Jackson was a member of a statewide task force put together by Gov. John Hickenlooper after Colorado voters approved a constitutional amendment in November 2012 legalizing the sale of recreational marijuana. Their job was to figure out how to implement this law. It was uncharted territory.

Marijuana is still considered illegal in the eyes of the federal government and, as such, no bank has the ability to accept deposits. So it remains an all-cash industry, which creates potential crime issues.

But there are a host of other issues related to cultivation, transportation, sale, marketing, land use, environmental degradation, water, etc.

In his warning to California lawmakers, Jackson calls particular attention to two issues. One concerns potency problems. In other words, this is not your father’s Maui Wowie we’re talking about. Some of this stuff packs a major punch, and you don’t always know what dose you’re getting. The result is a range of problems including people “overdosing” from taking a bite from the wrong brownie. Hospitalizations due to marijuana exposure tripled in the first 18 months after legalization took effect in Colorado, according to Jackson.

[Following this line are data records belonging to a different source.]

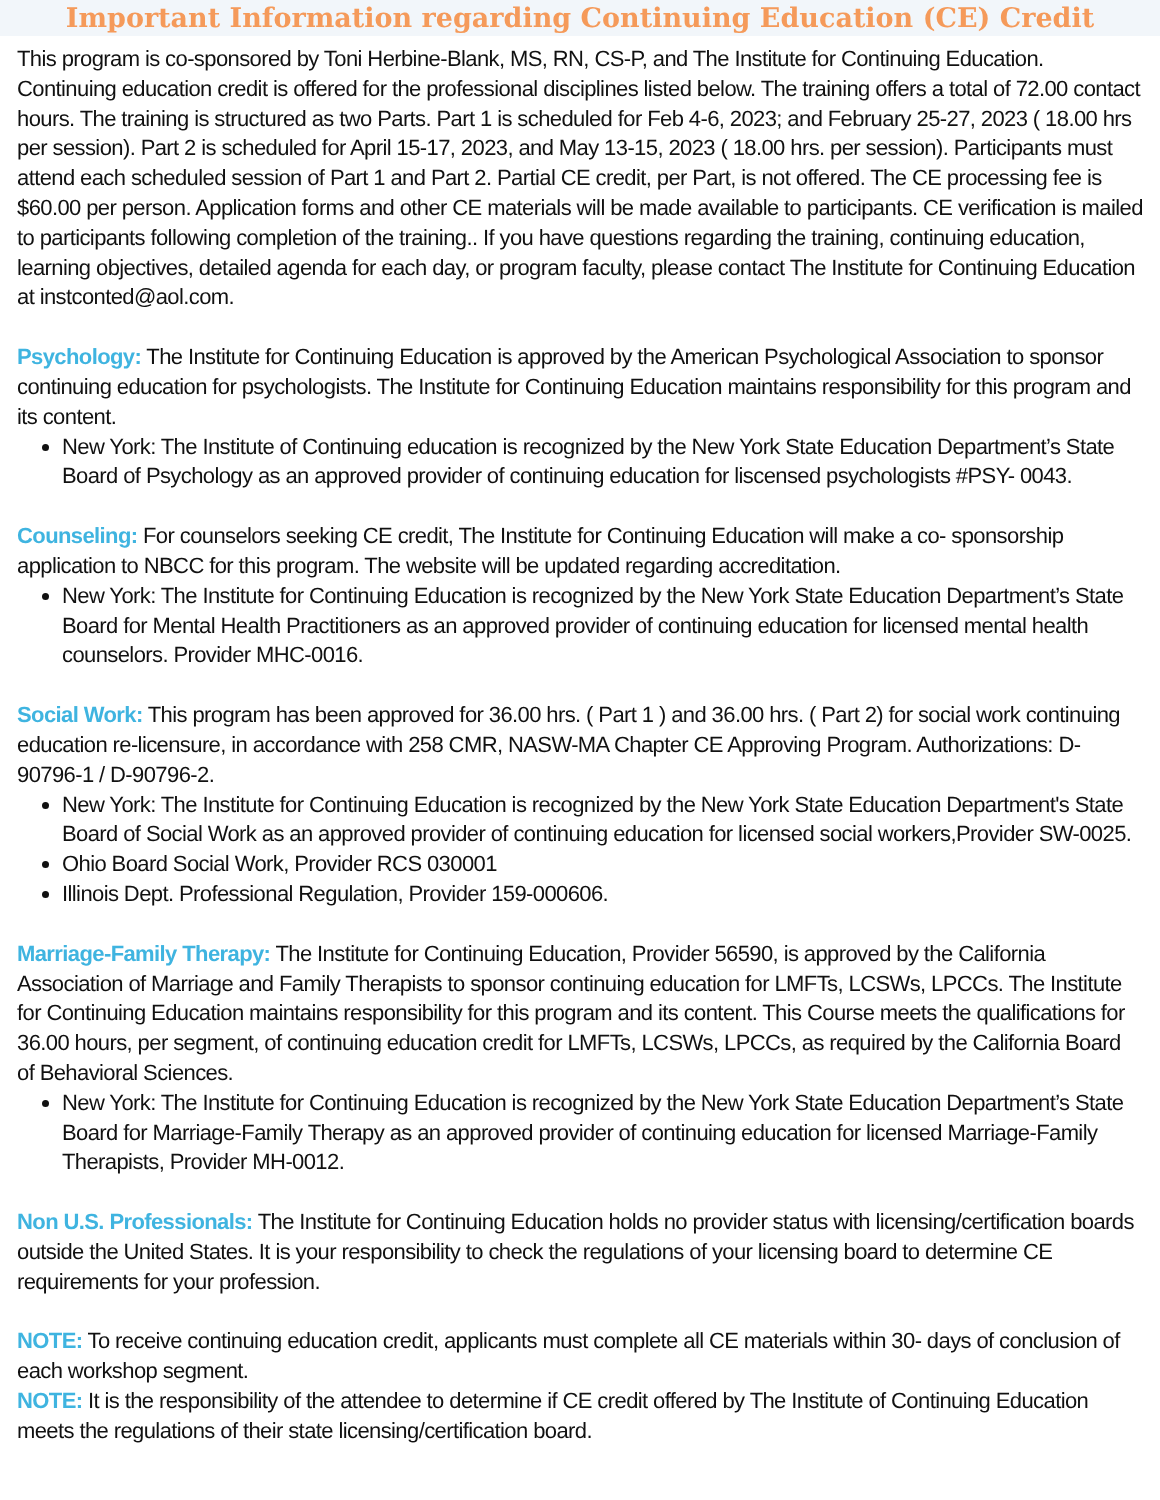Important Information regarding Continuing Education (CE) Credit
This program is co-sponsored by Toni Herbine-Blank, MS, RN, CS-P, and The Institute for Continuing Education. Continuing education credit is offered for the professional disciplines listed below. The training offers a total of 72.00 contact hours. The training is structured as two Parts. Part 1 is scheduled for Feb 4-6, 2023; and February 25-27, 2023 ( 18.00 hrs per session). Part 2 is scheduled for April 15-17, 2023, and May 13-15, 2023 ( 18.00 hrs. per session). Participants must attend each scheduled session of Part 1 and Part 2. Partial CE credit, per Part, is not offered. The CE processing fee is $60.00 per person. Application forms and other CE materials will be made available to participants. CE verification is mailed to participants following completion of the training.. If you have questions regarding the training, continuing education, learning objectives, detailed agenda for each day, or program faculty, please contact The Institute for Continuing Education at instconted@aol.com.
Psychology: The Institute for Continuing Education is approved by the American Psychological Association to sponsor continuing education for psychologists. The Institute for Continuing Education maintains responsibility for this program and its content.
New York: The Institute of Continuing education is recognized by the New York State Education Department’s State Board of Psychology as an approved provider of continuing education for liscensed psychologists #PSY- 0043.
Counseling: For counselors seeking CE credit, The Institute for Continuing Education will make a co- sponsorship application to NBCC for this program. The website will be updated regarding accreditation.
New York: The Institute for Continuing Education is recognized by the New York State Education Department’s State Board for Mental Health Practitioners as an approved provider of continuing education for licensed mental health counselors. Provider MHC-0016.
Social Work: This program has been approved for 36.00 hrs. ( Part 1 ) and 36.00 hrs. ( Part 2) for social work continuing education re-licensure, in accordance with 258 CMR, NASW-MA Chapter CE Approving Program. Authorizations: D-90796-1 / D-90796-2.
New York: The Institute for Continuing Education is recognized by the New York State Education Department's State Board of Social Work as an approved provider of continuing education for licensed social workers,Provider SW-0025.
Ohio Board Social Work, Provider RCS 030001
Illinois Dept. Professional Regulation, Provider 159-000606.
Marriage-Family Therapy: The Institute for Continuing Education, Provider 56590, is approved by the California Association of Marriage and Family Therapists to sponsor continuing education for LMFTs, LCSWs, LPCCs. The Institute for Continuing Education maintains responsibility for this program and its content. This Course meets the qualifications for 36.00 hours, per segment, of continuing education credit for LMFTs, LCSWs, LPCCs, as required by the California Board of Behavioral Sciences.
New York: The Institute for Continuing Education is recognized by the New York State Education Department’s State Board for Marriage-Family Therapy as an approved provider of continuing education for licensed Marriage-Family Therapists, Provider MH-0012.
Non U.S. Professionals: The Institute for Continuing Education holds no provider status with licensing/certification boards outside the United States. It is your responsibility to check the regulations of your licensing board to determine CE requirements for your profession.
NOTE: To receive continuing education credit, applicants must complete all CE materials within 30- days of conclusion of each workshop segment.
NOTE: It is the responsibility of the attendee to determine if CE credit offered by The Institute of Continuing Education meets the regulations of their state licensing/certification board.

And then there’s the issue of driving under the influence. Law enforcement as yet has no clear way to tell when a driver is too stoned to drive. Because THC, the key active ingredient in pot, dissolves in fat not water, simple blood tests don’t indicate impairment as they do with alcohol. Nevertheless, there are plenty of accidents involving people who are found to have THC in their systems. Colorado fatalities with drivers testing positive for THC increased 44 percent the year after legalization took effect.

Shouldn’t we figure out what clearly constitutes impaired driving before we do any more to legitimize it?

For the record, no, I don’t think it should be on the federal list of Schedule I no-no drugs like heroin. I support the decriminalization of it, which essentially occurred long ago. And I’m even ready to acknowledge that the legalization of recreational use of marijuana is probably a done deal (although Proposition 64 is full of pot holes — no pun intended — and is not the way to go about it).

But I’m not ready to concede that Santa Rosa or Sonoma County should be — or even wants to be — leading the pack on all of this.

Maybe I’m howling in the wind. But given that Amsterdam doesn’t even want to be this far out front, maybe it’s time to rethink what we’re doing — and where we’re going.